DO THIS - Switch every "collectors" to "collected by" and give the lines again, starting at the top of the material and stopping after the line that contains "locality: Toovii, Ooumu", with everything else left unchanged.

#### INFORMATION GIVEN ####

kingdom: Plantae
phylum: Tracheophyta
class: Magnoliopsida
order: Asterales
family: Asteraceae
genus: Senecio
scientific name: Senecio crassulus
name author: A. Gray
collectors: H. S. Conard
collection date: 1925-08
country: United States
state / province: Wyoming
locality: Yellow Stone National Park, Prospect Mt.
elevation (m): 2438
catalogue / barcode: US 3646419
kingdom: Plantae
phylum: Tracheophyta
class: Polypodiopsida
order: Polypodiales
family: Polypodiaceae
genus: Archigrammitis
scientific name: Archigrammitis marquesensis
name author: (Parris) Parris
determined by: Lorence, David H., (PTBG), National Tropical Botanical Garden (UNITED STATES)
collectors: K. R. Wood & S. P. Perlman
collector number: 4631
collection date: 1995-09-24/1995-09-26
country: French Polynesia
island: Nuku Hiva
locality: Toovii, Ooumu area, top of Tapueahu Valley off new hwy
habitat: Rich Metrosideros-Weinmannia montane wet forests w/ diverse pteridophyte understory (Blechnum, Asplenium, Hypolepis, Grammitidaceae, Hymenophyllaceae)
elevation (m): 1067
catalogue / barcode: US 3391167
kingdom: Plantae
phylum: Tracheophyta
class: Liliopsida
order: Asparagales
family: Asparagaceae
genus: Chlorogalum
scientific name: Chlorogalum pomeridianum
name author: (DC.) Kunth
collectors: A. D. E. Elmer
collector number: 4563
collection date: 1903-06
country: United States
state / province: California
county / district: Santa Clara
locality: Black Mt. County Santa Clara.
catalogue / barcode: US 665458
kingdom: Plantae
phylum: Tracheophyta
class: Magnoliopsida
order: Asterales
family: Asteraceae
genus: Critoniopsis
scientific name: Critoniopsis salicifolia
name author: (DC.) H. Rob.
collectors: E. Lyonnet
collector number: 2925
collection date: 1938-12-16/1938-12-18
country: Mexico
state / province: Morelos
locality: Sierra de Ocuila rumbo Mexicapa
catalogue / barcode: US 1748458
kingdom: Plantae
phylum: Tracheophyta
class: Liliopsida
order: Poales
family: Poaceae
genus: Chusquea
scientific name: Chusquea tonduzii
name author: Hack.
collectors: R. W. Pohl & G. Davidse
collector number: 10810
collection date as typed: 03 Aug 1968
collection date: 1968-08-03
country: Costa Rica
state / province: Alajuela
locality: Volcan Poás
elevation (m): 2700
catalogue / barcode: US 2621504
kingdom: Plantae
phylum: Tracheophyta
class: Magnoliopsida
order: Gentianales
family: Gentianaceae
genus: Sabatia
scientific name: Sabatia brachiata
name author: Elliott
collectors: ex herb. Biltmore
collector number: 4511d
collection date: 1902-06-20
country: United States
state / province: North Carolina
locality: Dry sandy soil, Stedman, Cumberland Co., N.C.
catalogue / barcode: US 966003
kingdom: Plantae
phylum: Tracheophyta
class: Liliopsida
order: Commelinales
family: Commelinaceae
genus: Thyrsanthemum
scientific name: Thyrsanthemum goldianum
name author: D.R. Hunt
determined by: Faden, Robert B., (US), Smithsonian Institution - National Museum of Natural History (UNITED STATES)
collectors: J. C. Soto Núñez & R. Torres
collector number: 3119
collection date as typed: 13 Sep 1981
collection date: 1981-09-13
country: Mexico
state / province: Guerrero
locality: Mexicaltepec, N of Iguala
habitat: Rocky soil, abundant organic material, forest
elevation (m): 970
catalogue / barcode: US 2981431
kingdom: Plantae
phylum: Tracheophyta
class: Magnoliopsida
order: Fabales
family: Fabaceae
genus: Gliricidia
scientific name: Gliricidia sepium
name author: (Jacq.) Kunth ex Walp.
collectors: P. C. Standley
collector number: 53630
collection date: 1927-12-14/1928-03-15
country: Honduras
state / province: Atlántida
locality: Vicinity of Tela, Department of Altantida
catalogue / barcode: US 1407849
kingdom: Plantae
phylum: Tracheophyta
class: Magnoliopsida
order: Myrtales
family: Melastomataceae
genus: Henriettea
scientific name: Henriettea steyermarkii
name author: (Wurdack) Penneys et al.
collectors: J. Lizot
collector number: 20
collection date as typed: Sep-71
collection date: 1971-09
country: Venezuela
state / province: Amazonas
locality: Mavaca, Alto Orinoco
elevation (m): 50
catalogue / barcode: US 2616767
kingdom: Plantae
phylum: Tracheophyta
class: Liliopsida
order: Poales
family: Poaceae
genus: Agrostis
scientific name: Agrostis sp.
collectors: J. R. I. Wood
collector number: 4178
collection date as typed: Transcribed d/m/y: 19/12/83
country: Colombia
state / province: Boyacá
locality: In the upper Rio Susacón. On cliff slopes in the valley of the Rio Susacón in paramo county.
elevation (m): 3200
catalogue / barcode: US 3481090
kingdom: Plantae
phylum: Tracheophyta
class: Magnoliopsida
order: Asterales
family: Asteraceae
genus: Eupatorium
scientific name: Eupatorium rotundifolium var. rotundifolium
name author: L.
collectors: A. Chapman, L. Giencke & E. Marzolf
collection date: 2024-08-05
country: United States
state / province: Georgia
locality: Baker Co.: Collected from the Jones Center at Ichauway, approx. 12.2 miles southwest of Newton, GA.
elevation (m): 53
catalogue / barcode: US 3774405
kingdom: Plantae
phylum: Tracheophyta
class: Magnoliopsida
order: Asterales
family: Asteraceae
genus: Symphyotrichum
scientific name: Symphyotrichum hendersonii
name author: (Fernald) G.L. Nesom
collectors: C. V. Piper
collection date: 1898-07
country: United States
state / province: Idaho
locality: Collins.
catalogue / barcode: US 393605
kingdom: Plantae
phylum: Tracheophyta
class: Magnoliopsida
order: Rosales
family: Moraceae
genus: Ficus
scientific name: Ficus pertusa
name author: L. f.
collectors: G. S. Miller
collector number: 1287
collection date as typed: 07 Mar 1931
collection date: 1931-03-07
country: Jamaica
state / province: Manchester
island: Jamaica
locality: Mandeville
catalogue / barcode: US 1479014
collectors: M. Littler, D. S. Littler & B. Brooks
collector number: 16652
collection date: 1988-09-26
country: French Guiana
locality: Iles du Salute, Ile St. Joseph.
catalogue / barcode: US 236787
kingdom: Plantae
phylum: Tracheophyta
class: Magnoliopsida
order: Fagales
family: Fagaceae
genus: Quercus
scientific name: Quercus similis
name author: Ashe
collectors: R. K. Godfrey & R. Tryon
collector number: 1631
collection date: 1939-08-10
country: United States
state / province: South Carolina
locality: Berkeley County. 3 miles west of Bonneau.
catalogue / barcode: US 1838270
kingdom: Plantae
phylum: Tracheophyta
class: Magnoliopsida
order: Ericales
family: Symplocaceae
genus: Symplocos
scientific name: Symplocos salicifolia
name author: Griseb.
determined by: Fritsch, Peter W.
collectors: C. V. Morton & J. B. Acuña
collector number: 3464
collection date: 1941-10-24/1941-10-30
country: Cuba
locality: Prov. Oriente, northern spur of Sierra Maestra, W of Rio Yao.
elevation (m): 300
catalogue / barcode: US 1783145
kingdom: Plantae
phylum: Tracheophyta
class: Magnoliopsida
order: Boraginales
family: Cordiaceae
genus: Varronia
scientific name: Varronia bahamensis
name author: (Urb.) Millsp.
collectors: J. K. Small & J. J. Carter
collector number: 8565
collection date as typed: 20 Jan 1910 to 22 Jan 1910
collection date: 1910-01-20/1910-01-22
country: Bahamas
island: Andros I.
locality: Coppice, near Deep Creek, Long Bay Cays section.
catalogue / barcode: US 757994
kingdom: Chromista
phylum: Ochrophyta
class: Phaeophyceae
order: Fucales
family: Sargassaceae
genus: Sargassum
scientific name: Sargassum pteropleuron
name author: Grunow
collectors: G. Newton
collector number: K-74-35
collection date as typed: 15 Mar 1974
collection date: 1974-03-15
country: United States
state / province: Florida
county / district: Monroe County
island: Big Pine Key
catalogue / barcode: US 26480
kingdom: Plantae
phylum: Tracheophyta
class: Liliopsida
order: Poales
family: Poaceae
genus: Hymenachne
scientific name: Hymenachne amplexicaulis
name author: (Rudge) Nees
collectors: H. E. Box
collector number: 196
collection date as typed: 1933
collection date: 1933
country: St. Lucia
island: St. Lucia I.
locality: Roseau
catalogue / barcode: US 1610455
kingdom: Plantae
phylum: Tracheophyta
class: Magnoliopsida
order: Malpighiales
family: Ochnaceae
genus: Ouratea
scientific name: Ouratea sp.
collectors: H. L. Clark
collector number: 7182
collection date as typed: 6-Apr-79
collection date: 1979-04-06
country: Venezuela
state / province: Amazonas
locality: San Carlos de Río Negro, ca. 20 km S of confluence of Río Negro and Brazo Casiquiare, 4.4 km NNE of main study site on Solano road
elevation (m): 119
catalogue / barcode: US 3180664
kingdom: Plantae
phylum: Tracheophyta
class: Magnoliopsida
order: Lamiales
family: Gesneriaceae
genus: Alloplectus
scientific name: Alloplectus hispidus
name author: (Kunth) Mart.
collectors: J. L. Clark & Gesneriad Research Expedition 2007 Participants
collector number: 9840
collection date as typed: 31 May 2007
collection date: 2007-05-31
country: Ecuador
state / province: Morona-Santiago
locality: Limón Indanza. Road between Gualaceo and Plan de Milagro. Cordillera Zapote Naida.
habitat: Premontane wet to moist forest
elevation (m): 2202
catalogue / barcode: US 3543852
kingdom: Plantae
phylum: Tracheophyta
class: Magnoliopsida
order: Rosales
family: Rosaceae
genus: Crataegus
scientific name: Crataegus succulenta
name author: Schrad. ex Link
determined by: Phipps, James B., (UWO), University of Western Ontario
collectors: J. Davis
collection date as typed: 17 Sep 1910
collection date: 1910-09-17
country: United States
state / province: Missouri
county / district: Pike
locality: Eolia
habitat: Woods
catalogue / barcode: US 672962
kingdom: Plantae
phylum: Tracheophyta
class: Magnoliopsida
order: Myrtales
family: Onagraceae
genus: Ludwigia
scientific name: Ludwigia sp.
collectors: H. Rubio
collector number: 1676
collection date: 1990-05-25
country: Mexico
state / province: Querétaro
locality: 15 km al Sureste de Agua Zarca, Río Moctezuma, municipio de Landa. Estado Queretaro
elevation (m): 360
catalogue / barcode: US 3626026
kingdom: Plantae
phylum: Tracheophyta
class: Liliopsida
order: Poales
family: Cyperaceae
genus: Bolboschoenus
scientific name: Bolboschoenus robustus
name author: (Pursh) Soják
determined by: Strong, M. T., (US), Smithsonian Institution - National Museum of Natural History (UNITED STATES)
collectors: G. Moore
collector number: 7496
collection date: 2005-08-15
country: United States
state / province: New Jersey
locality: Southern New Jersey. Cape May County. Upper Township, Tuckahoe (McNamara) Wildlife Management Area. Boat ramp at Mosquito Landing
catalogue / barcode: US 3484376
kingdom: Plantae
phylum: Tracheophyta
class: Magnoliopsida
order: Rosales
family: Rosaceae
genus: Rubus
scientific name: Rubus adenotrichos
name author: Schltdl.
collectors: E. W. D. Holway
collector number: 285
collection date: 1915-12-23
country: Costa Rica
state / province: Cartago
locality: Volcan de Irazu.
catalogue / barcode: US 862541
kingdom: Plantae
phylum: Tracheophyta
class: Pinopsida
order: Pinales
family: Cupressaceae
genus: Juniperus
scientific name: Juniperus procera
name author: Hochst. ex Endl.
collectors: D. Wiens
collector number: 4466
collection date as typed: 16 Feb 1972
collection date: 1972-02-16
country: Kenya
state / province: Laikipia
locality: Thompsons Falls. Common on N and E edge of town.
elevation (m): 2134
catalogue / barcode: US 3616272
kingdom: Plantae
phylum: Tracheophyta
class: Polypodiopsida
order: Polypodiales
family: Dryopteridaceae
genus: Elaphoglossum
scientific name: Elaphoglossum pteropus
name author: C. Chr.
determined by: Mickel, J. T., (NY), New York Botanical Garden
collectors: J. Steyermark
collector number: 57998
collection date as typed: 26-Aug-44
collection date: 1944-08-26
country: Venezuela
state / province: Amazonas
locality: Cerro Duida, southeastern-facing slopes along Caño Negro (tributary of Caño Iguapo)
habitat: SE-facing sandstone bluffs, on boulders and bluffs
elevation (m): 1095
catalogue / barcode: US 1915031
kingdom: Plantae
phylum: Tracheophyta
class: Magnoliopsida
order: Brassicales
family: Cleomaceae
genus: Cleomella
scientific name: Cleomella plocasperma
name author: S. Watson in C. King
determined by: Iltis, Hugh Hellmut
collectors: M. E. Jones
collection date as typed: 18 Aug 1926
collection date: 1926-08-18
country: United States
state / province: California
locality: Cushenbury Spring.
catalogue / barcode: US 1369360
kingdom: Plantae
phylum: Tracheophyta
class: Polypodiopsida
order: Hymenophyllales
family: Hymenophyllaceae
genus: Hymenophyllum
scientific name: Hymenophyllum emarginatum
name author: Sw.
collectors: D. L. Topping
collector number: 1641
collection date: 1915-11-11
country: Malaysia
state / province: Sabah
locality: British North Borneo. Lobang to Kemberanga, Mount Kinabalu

####

TASK RESULT -
kingdom: Plantae
phylum: Tracheophyta
class: Magnoliopsida
order: Asterales
family: Asteraceae
genus: Senecio
scientific name: Senecio crassulus
name author: A. Gray
collected by: H. S. Conard
collection date: 1925-08
country: United States
state / province: Wyoming
locality: Yellow Stone National Park, Prospect Mt.
elevation (m): 2438
catalogue / barcode: US 3646419
kingdom: Plantae
phylum: Tracheophyta
class: Polypodiopsida
order: Polypodiales
family: Polypodiaceae
genus: Archigrammitis
scientific name: Archigrammitis marquesensis
name author: (Parris) Parris
determined by: Lorence, David H., (PTBG), National Tropical Botanical Garden (UNITED STATES)
collected by: K. R. Wood & S. P. Perlman
collector number: 4631
collection date: 1995-09-24/1995-09-26
country: French Polynesia
island: Nuku Hiva
locality: Toovii, Ooumu area, top of Tapueahu Valley off new hwy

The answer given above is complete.